So after the crowning finale Alan Wake 2you’d think developer Remedy Entertainment would take a break. But in the following Extensions For the 2023 survival horror game, the studio has further deepened the base game’s thesis and teased out even more fascinating aspects of its world. The lake housethe last DLC for Alan Wake 2does so with exceptional style and an eye for discussing one of the industry’s hottest talking points: The role of AI in art. As a farewell to one of the best AAA games in recent memory, it’s a triumph.
Those familiar with the base game may remember The lake houseKiran Estevez, the protagonist of Saga, plays the Federal Bureau of Control agent who assists Saga on her journey. Told through narrative, The lake house tells of Estevez’s investigation into the titular location, an FBC facility that no longer exists. How Night springsthe first of AW2‘s extensions, The lake house is a bite-sized experience that only takes you two to three hours to prepare. This is perfect because it allows Remedy to tell a more concise story with a clear point of view.
Although it is more closely linked to 2019 control than anything else in AW2don’t expect The lake house like playing this supernatural action game. Estevez has no special powers, just a gun and a flashlight. As in the base game, you’ll pick up a few more weapons along the way (including an entirely new armament) to combat the Lake House’s now-infected residents. As a conclusion to the AW2 experience: The lake house clearly wants to challenge you and features some tough fights against large groups of enemies, made even tougher by the seemingly abysmal amount of resources throughout the facility. If you’re not careful, you’ll be left with a blank clip and no choice but to face your inevitable death and start over with a better plan.
The title function of the extension yields The lake house an aesthetic identity of its own that is far more consistent with her control. This is an FBC building, after all, and as soon as you enter the concrete lobby, the elegant, brutalist architecture will almost make you feel like you’re back in the oldest house. The enemies you encounter in the facility, as well as the weapons you find, are largely replicas of what you saw in the base game: a group of zombie-like figures infected by the Dark Place. But there’s something else lurking in the Lake House: menacing, paint-dripping humanoid figures that jump out of screens to kill you. The Lake House itself is decorated with countless paintings and graffiti on the walls (along with lots of blood).
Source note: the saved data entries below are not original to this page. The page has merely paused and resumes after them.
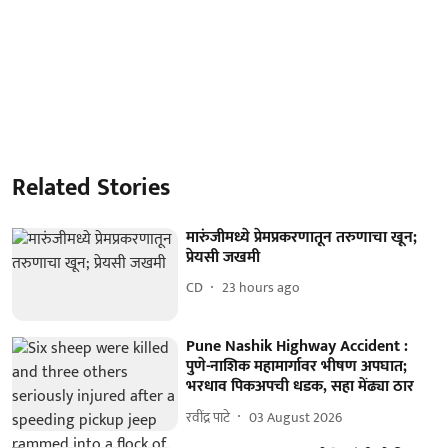
Related Stories
मारुंजीमध्ये प्रेमप्रकरणातून तरुणाचा खून;
प्रेयसी जखमी
CD
23 hours ago
Pune Nashik Highway Accident :
पुणे-नाशिक महामार्गावर भीषण अपघात;
भरधाव पिकअपची धडक, सहा मेंढ्या ठार
रवींद्र पाटे
03 August 2026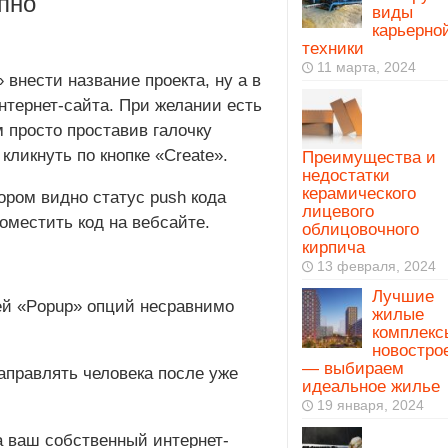
пно
виды
карьерно
техники
11 марта, 2024
 внести название проекта, ну а в
нтернет-сайта. При желании есть
 просто проставив галочку
 кликнуть по кнопке «Create».
Преимущества и
недостатки
керамического
ором видно статус push кода
лицевого
поместить код на вебсайте.
облицовочного
кирпича
13 февраля, 2024
Лучшие
ей «Popup» опций несравнимо
жилые
комплекс
новостро
— выбираем
аправлять человека после уже
идеальное жилье
19 января, 2024
а ваш собственный интернет-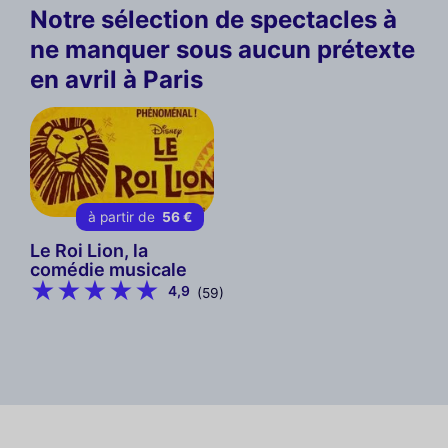
Notre sélection de spectacles à
ne manquer sous aucun prétexte
en avril à Paris
à partir de
56 €
Le Roi Lion, la
comédie musicale
4,9
(59)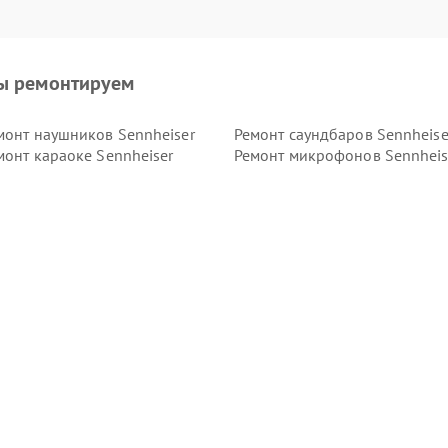
ы ремонтируем
монт наушников Sennheiser
Ремонт саундбаров Sennheise
монт караоке Sennheiser
Ремонт микрофонов Sennheis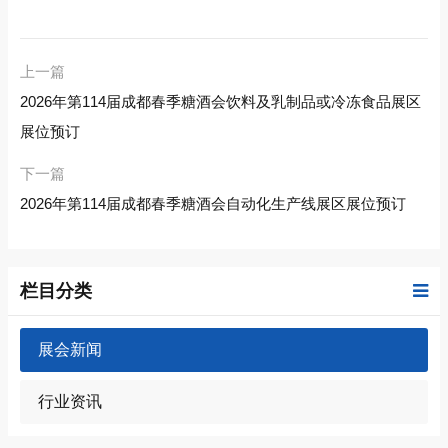
上一篇
2026年第114届成都春季糖酒会饮料及乳制品或冷冻食品展区
展位预订
下一篇
2026年第114届成都春季糖酒会自动化生产线展区展位预订
栏目分类
展会新闻
行业资讯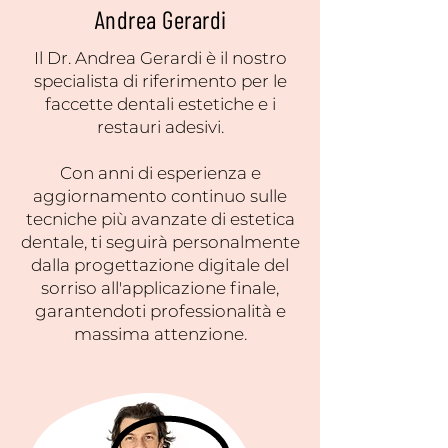
Andrea Gerardi
Il Dr. Andrea Gerardi è il nostro
specialista di riferimento per le
faccette dentali estetiche e i
restauri adesivi.
Con anni di esperienza e
aggiornamento continuo sulle
tecniche più avanzate di estetica
dentale, ti seguirà personalmente
dalla progettazione digitale del
sorriso all'applicazione finale,
garantendoti professionalità e
massima attenzione.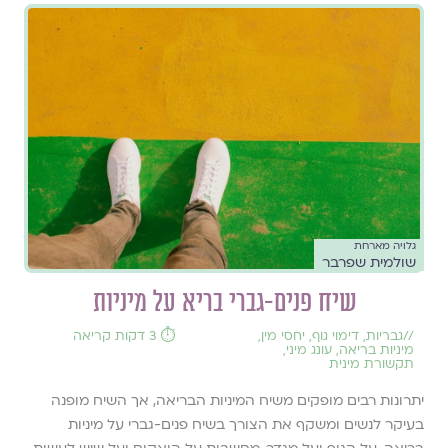
גלויה מארחת
שולמית שפרבר
שיח פנים-גברי בריא על מיניות
//
גבריות
,
דימוי גוף
,
יחסי מין
,
⏱️ 3 דקות קריאה
מיניות בריאה
,
עונג מיני
,
תקשורת מינית
יתרונות רבים מופקים משיח המיניות הבריאה, אך השיח מופנה
בעיקר לנשים ומשקף את הצורך בשיח פנים-גברי על מיניות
The physical art you’ll encounter on every corner at Lake House reflects the facility’s (and expansion’s) ongoing obsession with the artistic process. Unlike Wake himself and many other important characters in the series’ extended lore, the main players in The lake house
As you explore the levels of the Lake House, you read emails and memos about two dueling projects, both aimed at quantifying the emotion of an artistic piece in an objective way that can then be reproduced. A researcher attempts to do this by bringing in a painter and forcing him to adhere to an inhumane production schedule in order to create the right art to unleash a supernatural force like Wake’s. The opposing project believed that it could recreate the result of Wake’s writings through observation, measurement and replication.
One of the most striking environments in The lake house is a sprawling open-plan office with dozens — perhaps hundreds — of automated typewriters trained on pages written by Wake that the FBC recovered. The mechanical whirring of machines and the cacophonous clicking of keys produce countless pages of text. In a room next to it is a white board where researchers rated each resulting page according to measures such as tone, style, readability, etc. There is a constant desire to define what makes something “art.”
It’s a far from subtle abolition of artificial intelligence in technology, especially in products like ChatGPT who scrape the work of real creators to produce empty facsimiles of art that impress only the most unimaginative people. Remedy blows you away with the sheer stupidity of both the Lake House experiments and their real-life counterparts. Signs posted on the walls encourage workers not to decorate their desks and remind them that “art is for analysis.” At one point, a page written by Wake describing the Lake House projects states: “Art was not art, but merely content for the experiment.”
That is Alan Wake 2is the final message to the audience. Art is not content. It’s a word that has gained so much traction in cultural discussions in recent years, as proponents of AI urge us to view every work of art simply as a product for the viewer’s enjoyment, rather than something that informs our worldview can ask question. Games are not content. Writing is not content. Art is not content. Those who create are not cogs in a machine to be used and discarded or turned into food for an algorithm. The lake house is Remedy’s clear statement that attempting to quantify and reproduce art without emotion is nothing short of a horror story. As far as farewell goes, it’s pretty darn good.